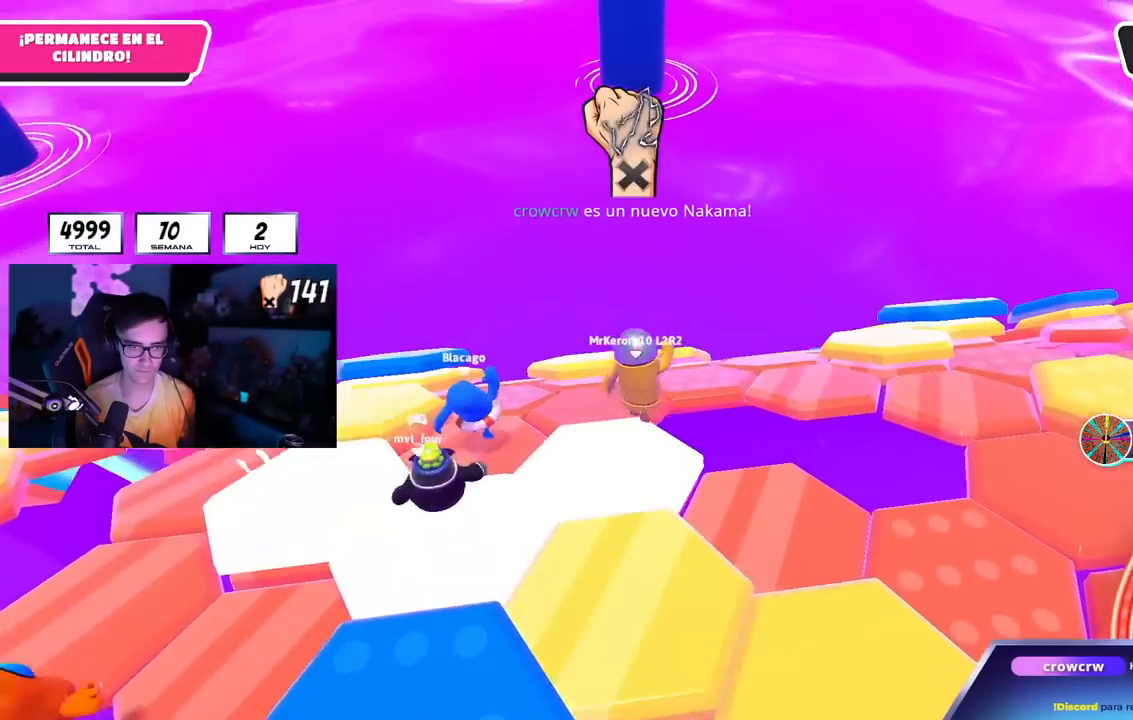
{"buttons": ["L1", "R1"], "left_stick": "left", "right_stick": "center", "events": [[84, "CROSS", "up"], [217, "right_stick", "left"], [300, "L1", "down"], [300, "R1", "down"], [350, "left_stick", "down-left"], [384, "L1", "up"], [434, "L1", "down"], [451, "left_stick", "left"], [484, "right_stick", "center"]]}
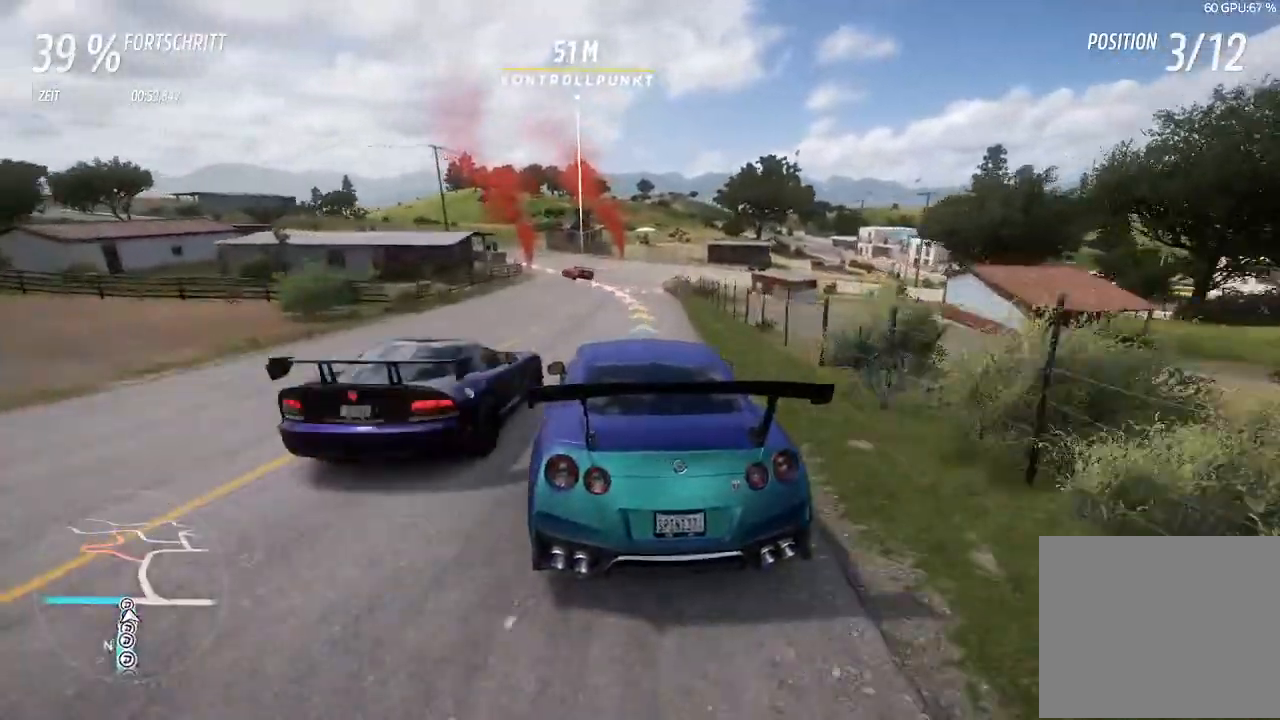
Gameplay with a controller (PlayStation layout); each line is a JSON object with the inputs held at the frame after it (dt_ms = milliseconds from this image to that frame). "events" lists button and stick changes between this image and that frame as [ms after this image, input, new state], when the widget could be followed in between.
{"dt_ms": 500, "buttons": [], "left_stick": "center", "right_stick": "center", "events": [[67, "left_stick", "up-right"], [200, "left_stick", "center"], [367, "R2", "up"], [433, "left_stick", "right"], [500, "left_stick", "center"]]}
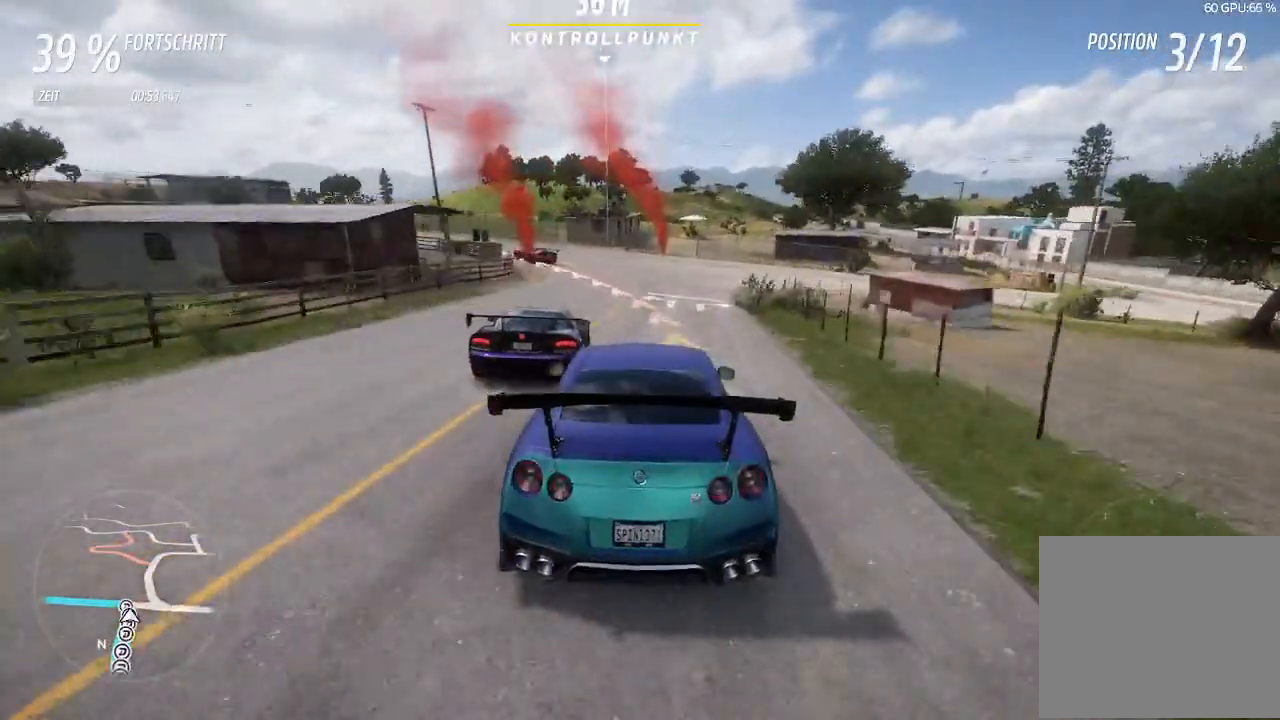
{"dt_ms": 500, "buttons": ["R2"], "left_stick": "left", "right_stick": "center", "events": [[33, "L2", "down"], [33, "left_stick", "left"], [367, "L2", "up"], [467, "R2", "down"]]}
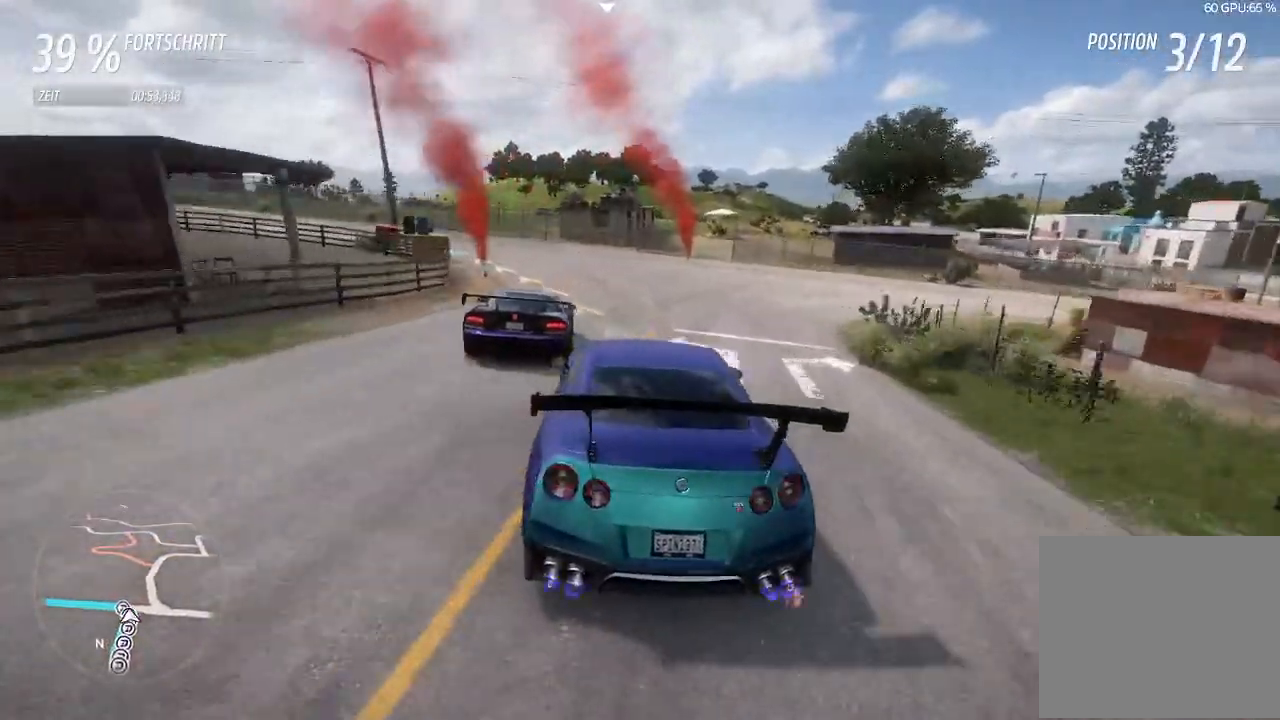
{"dt_ms": 500, "buttons": [], "left_stick": "left", "right_stick": "center", "events": [[167, "left_stick", "center"], [233, "left_stick", "left"], [467, "R2", "up"]]}
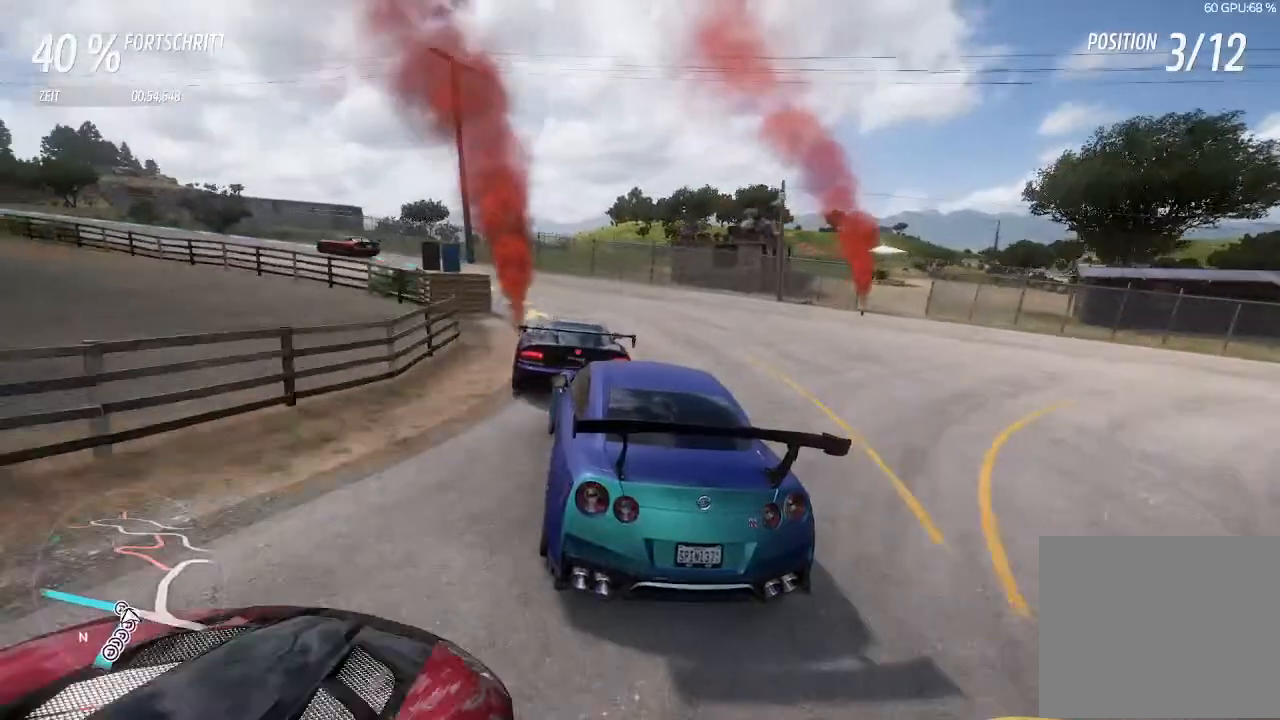
{"dt_ms": 500, "buttons": ["R2"], "left_stick": "left", "right_stick": "center", "events": [[167, "R2", "down"]]}
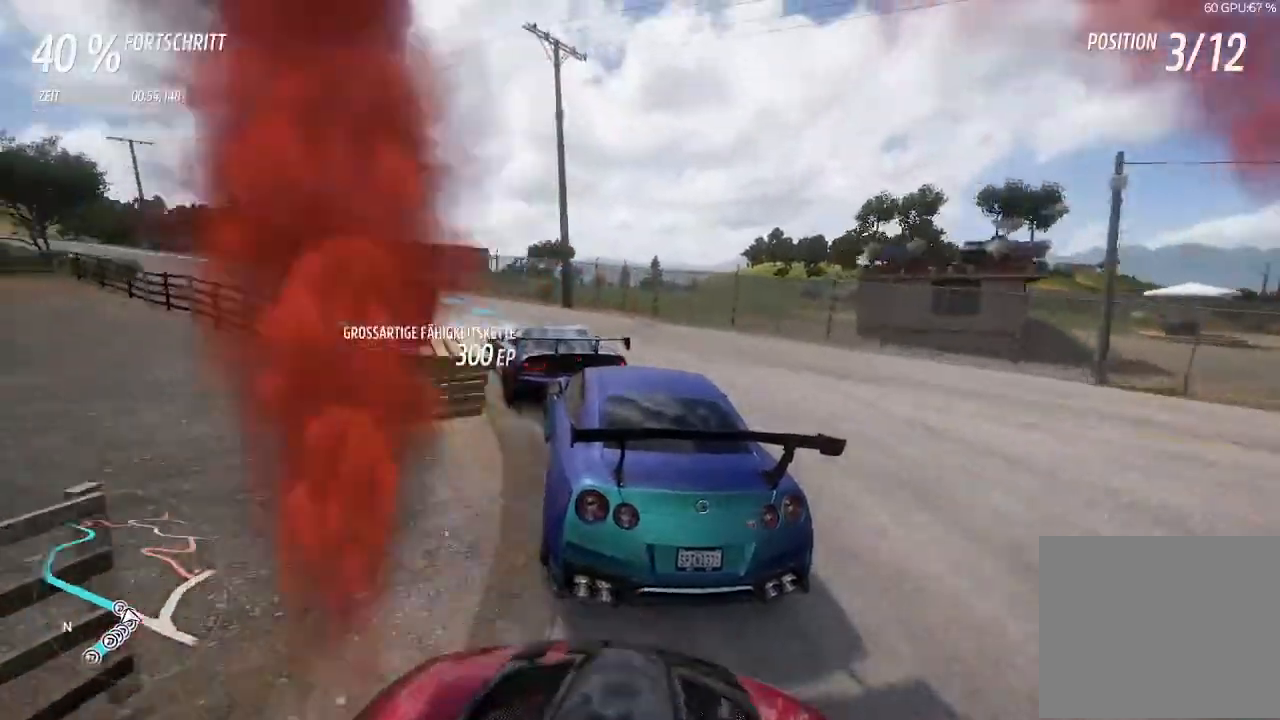
{"dt_ms": 500, "buttons": ["R2"], "left_stick": "left", "right_stick": "center", "events": [[333, "R2", "up"], [433, "R2", "down"]]}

━━━━━━

▶ [Activity] Which of the lines in the data hold the string "down"? Report each of them by copying it.

▶ [Solution for this exercise]
{"buttons": ["L1", "R1"], "left_stick": "left", "right_stick": "center", "events": [[84, "CROSS", "up"], [217, "right_stick", "left"], [300, "L1", "down"], [300, "R1", "down"], [350, "left_stick", "down-left"], [384, "L1", "up"], [434, "L1", "down"], [451, "left_stick", "left"], [484, "right_stick", "center"]]}
{"dt_ms": 500, "buttons": ["R2"], "left_stick": "left", "right_stick": "center", "events": [[33, "L2", "down"], [33, "left_stick", "left"], [367, "L2", "up"], [467, "R2", "down"]]}
{"dt_ms": 500, "buttons": ["R2"], "left_stick": "left", "right_stick": "center", "events": [[167, "R2", "down"]]}
{"dt_ms": 500, "buttons": ["R2"], "left_stick": "left", "right_stick": "center", "events": [[333, "R2", "up"], [433, "R2", "down"]]}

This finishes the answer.